“We need to do something for design like what Tate Modern did for contemporary art in this country,” says Deyan Sudjic, director of London’s Design Museum. He recalls that before the Tate, contemporary art seemed “at the periphery of things,” or even “not relevant to the mainstream of British life.”
Now, with the opening of the Design Museum at its new home in the former Commonwealth Institute on 24 November, that “something for design” is in the making, and on the scale it deserves.
Formerly housed in a 1940s banana warehouse in Shad Thames, the Design Museum is moving to Kensington High Street, where it will join the Royal College of Art, V&A Museum, Natural History Museum, Science Museum, and Serpentine Galleries in London’s west end cultural district.

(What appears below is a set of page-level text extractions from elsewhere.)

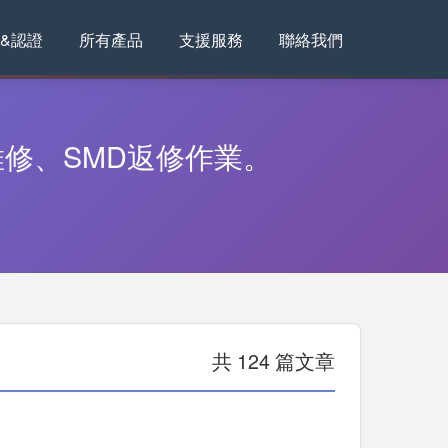
&認證
所有產品
支援服務
聯絡我們
修、SMD返修作業。
共 124 篇文章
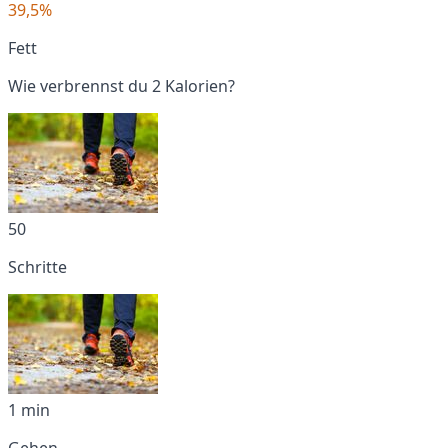
39,5%
Fett
Wie verbrennst du 2 Kalorien?
50
Schritte
1 min
Gehen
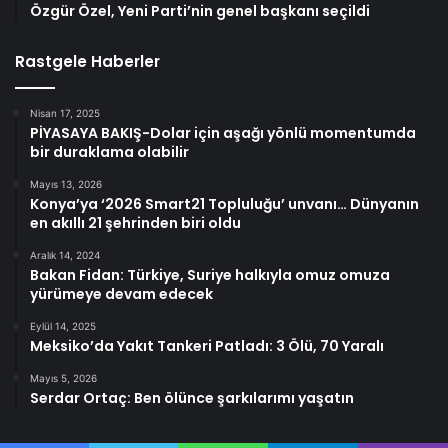
Özgür Özel, Yeni Parti’nin genel başkanı seçildi
Rastgele Haberler
Nisan 17, 2025
PİYASAYA BAKIŞ-Dolar için aşağı yönlü momentumda
bir duraklama olabilir
Mayıs 13, 2026
Konya’ya ‘2026 Smart21 Topluluğu’ unvanı… Dünyanın
en akıllı 21 şehrinden biri oldu
Aralık 14, 2024
Bakan Fidan: Türkiye, Suriye halkıyla omuz omuza
yürümeye devam edecek
Eylül 14, 2025
Meksiko’da Yakıt Tankeri Patladı: 3 Ölü, 70 Yaralı
Mayıs 5, 2026
Serdar Ortaç: Ben ölünce şarkılarımı yaşatın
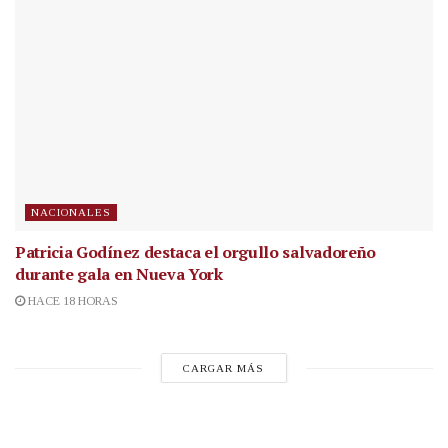
NACIONALES
Patricia Godínez destaca el orgullo salvadoreño
durante gala en Nueva York
HACE 18 HORAS
CARGAR MÁS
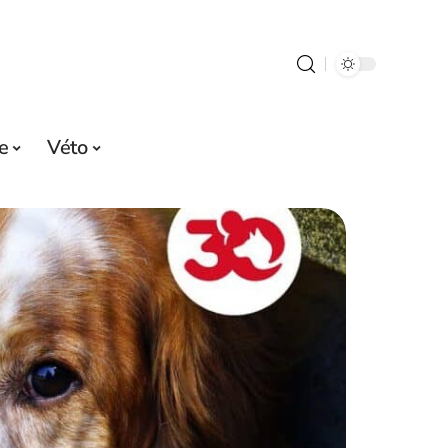
e
Véto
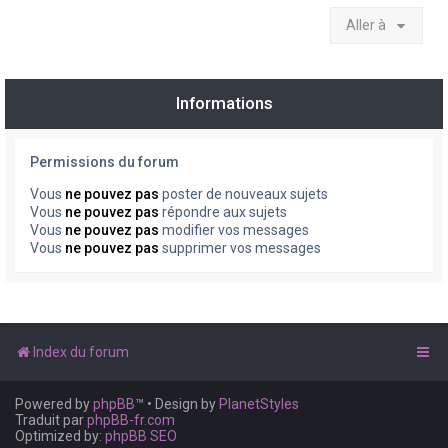
Aller à
Informations
Permissions du forum
Vous
ne pouvez pas
poster de nouveaux sujets
Vous
ne pouvez pas
répondre aux sujets
Vous
ne pouvez pas
modifier vos messages
Vous
ne pouvez pas
supprimer vos messages
Index du forum
Powered by
phpBB
™
• Design by
PlanetStyles
Traduit par
phpBB-fr.com
Optimized by:
phpBB SEO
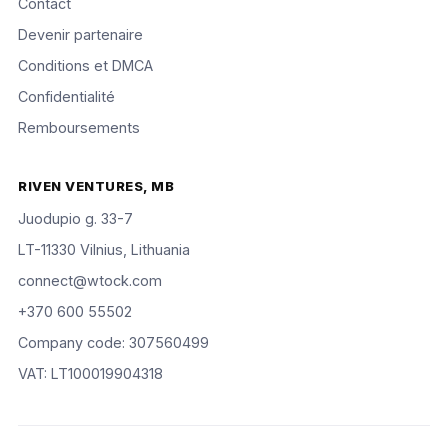
Contact
Devenir partenaire
Conditions et DMCA
Confidentialité
Remboursements
RIVEN VENTURES, MB
Juodupio g. 33-7
LT-11330 Vilnius, Lithuania
connect@wtock.com
+370 600 55502
Company code: 307560499
VAT: LT100019904318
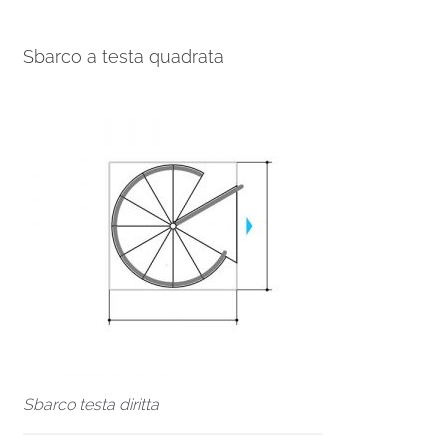
Sbarco a testa quadrata
Sbarco testa diritta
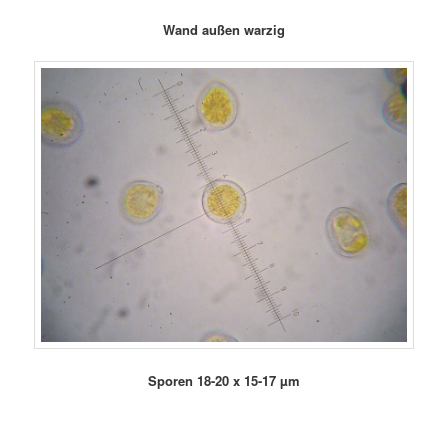
Wand außen warzig
Sporen 18-20 x 15-17 µm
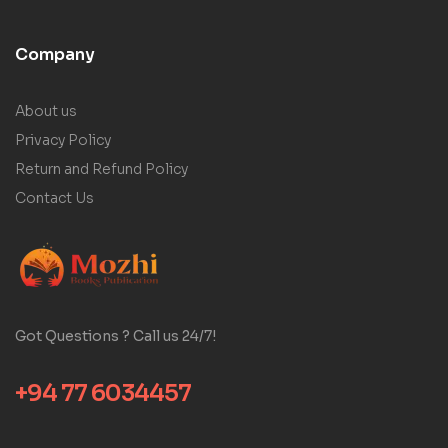
Company
About us
Privacy Policy
Return and Refund Policy
Contact Us
Got Questions ? Call us 24/7!
+94 77 6034457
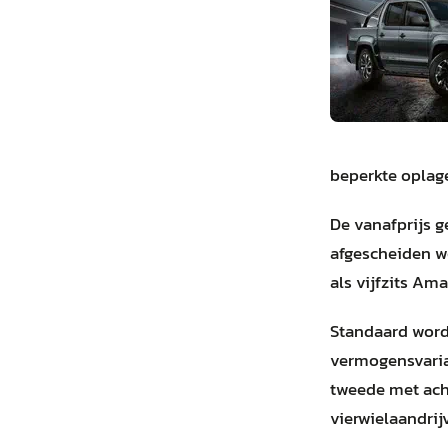
beperkte oplag
De vanafprijs 
afgescheiden w
als vijfzits Am
Standaard wordt
vermogensvaria
tweede met ach
vierwielaandrij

“Museums are special places,” says Sudjic. “The architecture of museums does matter a lot; it’s what makes people feel that they’ve come somewhere special.” And the new museum’s architecture is indeed special. One unique feature is the spectacular hyperbolic paraboloid roof that slopes inward. Architect John Pawson has preserved it as well as the building’s exceptional interior space in the £83-million conversion of this 1960s landmark. The roof will offer visitors a foretaste of the surprising and compelling displays of contemporary design they will find when they step inside. (The distinctive architecture did have one drawback: converting the building proved a bigger technical challenge than anticipated, resulting in a two-year delay in the museum’s opening.)
The Design Museum has almost 10,000 sq. meters of exhibition spaces, three times as much as at Shad Thames. This will allow it to install a permanent display of its collection for the first time and mount two temporary exhibitions.

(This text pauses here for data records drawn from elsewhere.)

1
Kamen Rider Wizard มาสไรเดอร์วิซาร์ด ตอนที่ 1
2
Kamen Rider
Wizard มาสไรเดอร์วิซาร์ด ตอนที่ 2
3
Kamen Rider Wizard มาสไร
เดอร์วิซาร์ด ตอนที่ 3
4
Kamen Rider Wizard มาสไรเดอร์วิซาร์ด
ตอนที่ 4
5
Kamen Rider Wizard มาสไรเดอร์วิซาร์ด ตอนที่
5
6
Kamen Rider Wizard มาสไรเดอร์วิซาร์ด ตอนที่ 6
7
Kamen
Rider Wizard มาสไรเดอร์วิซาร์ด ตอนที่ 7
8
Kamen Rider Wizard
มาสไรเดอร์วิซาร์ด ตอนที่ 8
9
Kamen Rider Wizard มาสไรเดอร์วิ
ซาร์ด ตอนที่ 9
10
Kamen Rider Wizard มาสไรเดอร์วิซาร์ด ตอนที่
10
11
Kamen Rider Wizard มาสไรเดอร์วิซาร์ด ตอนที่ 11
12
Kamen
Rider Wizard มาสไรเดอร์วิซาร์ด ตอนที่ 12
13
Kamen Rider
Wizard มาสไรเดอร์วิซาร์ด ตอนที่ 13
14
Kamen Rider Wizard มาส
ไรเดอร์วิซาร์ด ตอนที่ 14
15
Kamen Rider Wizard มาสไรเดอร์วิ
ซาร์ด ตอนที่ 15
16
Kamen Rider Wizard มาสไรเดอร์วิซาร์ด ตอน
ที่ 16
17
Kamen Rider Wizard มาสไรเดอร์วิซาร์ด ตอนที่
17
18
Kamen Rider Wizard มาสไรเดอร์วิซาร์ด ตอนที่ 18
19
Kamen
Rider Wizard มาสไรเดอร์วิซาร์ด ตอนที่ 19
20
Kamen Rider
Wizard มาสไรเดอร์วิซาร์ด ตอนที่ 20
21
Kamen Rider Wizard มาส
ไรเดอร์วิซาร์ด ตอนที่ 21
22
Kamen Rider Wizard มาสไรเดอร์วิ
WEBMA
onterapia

A newly created, double-height lower level will accommodate galleries and an auditorium. On the ground floor will be the largest galleries, where temporary exhibitions will be staged, and the Design Museum shop and café. A learning center and reference library will be located on the first floor, and the museum’s permanent exhibits in the “Designer Maker User” display will be on the top floor along with the annual Designers in Residence program, a restaurant, and the members’ lounge.
London has long enjoyed a preeminent reputation in design. Its annual Design Festival, held since 2003 and featuring hundreds of events and exhibitions across the city; the prestigious PAD London fair; and Phillips’ design auctions at Berkeley Square, reinforcing its well-established presence in 20th and 21st century design, all support London’s claim to being the world’s design capital.

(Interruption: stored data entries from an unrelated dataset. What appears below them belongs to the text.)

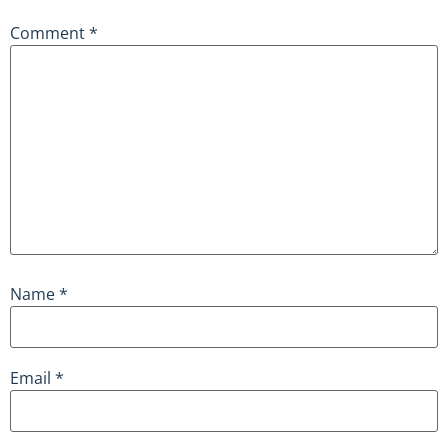
Comment
*
Name
*
Email
*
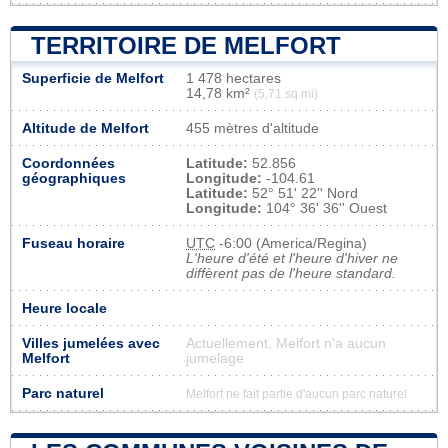
TERRITOIRE DE MELFORT
Superficie de Melfort
1 478 hectares
14,78 km²
(5,71 sq mi)
Altitude de Melfort
455 mètres d'altitude
Coordonnées
Latitude:
52.856
géographiques
Longitude:
-104.61
Latitude:
52° 51' 22'' Nord
Longitude:
104° 36' 36'' Ouest
Fuseau horaire
UTC
-6:00 (America/Regina)
L'heure d'été et l'heure d'hiver ne
diffèrent pas de l'heure standard.
Heure locale
Villes jumelées avec
Actuellement, Melfort n'a aucun
Melfort
jumelage
Parc naturel
Melfort ne fait partie d'aucun parc naturel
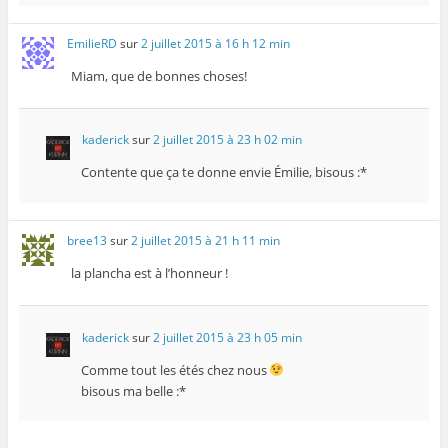
EmilieRD
sur
2 juillet 2015 à 16 h 12 min
Miam, que de bonnes choses!
kaderick
sur
2 juillet 2015 à 23 h 02 min
Contente que ça te donne envie Émilie, bisous :*
bree13
sur
2 juillet 2015 à 21 h 11 min
la plancha est à l’honneur !
kaderick
sur
2 juillet 2015 à 23 h 05 min
Comme tout les étés chez nous
bisous ma belle :*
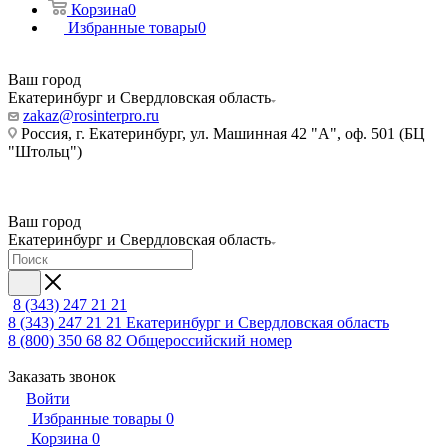
Корзина
0
Избранные товары
0
Ваш город
Екатеринбург и Свердловская область
zakaz@rosinterpro.ru
Россия, г. Екатеринбург, ул. Машинная 42 "А", оф. 501 (БЦ
"Штольц")
Ваш город
Екатеринбург и Свердловская область
8 (343) 247 21 21
8 (343) 247 21 21
Екатеринбург и Свердловская область
8 (800) 350 68 82
Общероссийский номер
Заказать звонок
Войти
Избранные товары
0
Корзина
0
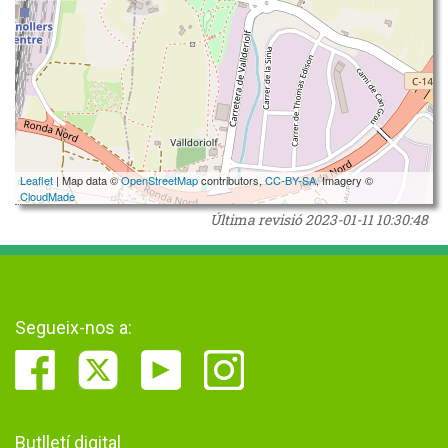
Leaflet
| Map data ©
OpenStreetMap
contributors,
CC-BY-SA
, Imagery ©
CloudMade
Última revisió
2023-01-11 10:30:48
Segueix-nos a:
Butlletí digital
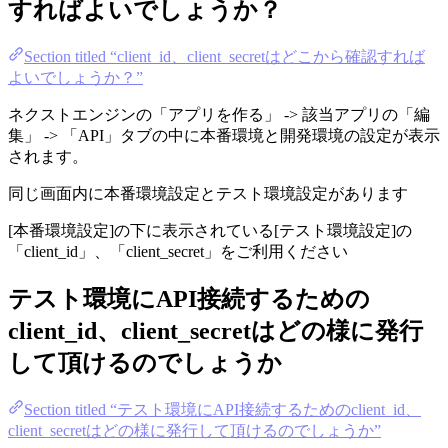
すればよいでしょうか？
Section titled “client_id、client_secretはどこから確認すれば
よいでしょうか？”
ネクストエンジンの「アプリを作る」 -> 該当アプリの「編
集」 -> 「API」タブの中に本番環境と開発環境の設定が表示
されます。
同じ画面内に本番環境設定とテスト環境設定があります
[本番環境設定]の下に表示されている[テスト環境設定]の
「client_id」、「client_secret」をご利用ください
テスト環境にAPI接続するための
client_id、client_secretはどの様に発行
して頂けるのでしょうか
Section titled “テスト環境にAPI接続するためのclient_id、
client_secretはどの様に発行して頂けるのでしょうか”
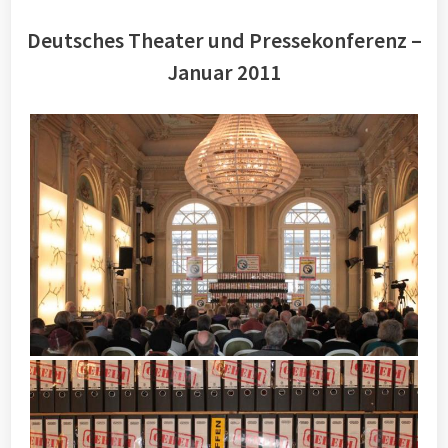
Deutsches Theater und Pressekonferenz –
Januar 2011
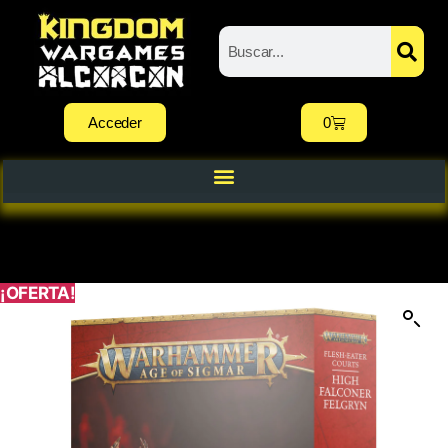
Acceder
0
¡OFERTA!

But Sudjic’s remarks point to another aim of the Design Museum. Besides merely reflecting London’s leading role in design, the hope is that in its new home, open year round to the public, it will attract many more visitors, perhaps an additional 400,000 annually. It will thus spark greater interest in and enthusiasm about design in a much broader audience and demonstrate design’s relevance to the “mainstream of British life” and to the lives of the many visitors from around the world who will add the museum to their list of sites in the city.
And what does the opening mean for Terence Conran, who founded the Design Museum in 1989? “All our dreams and ambitions to create the best and most important design museum in the world will become a step closer to reality.”
The two opening exhibitions:
– Fear and Love: Reactions to a Complex World (24 Nov. 2016 – 23 April 2017): installations of major new commissions by some of the most innovative practitioners in design and architecture explore a spectrum of issues that define our time, including: networked sexuality, sentient robots, slow fashion and settled nomads.
The exhibition asserts that design is deeply connected not just to commerce and culture but to urgent underlying issues – issues that inspire fear and love. This is a bold, multidisciplinary and global exhibition that aims to capture the mood of the present and establish the Design Museum as the home of design debate.
– “Beazley Designs of the Year” (24 Nov. 2016 – 19 Feb. 2017): Now in its ninth year, this event celebrates design that promotes or delivers change, enables access, extends design practice, or captures the spirit of the year. Nominees are presented in six categories: architecture, digital, fashion, graphics, product, and transport.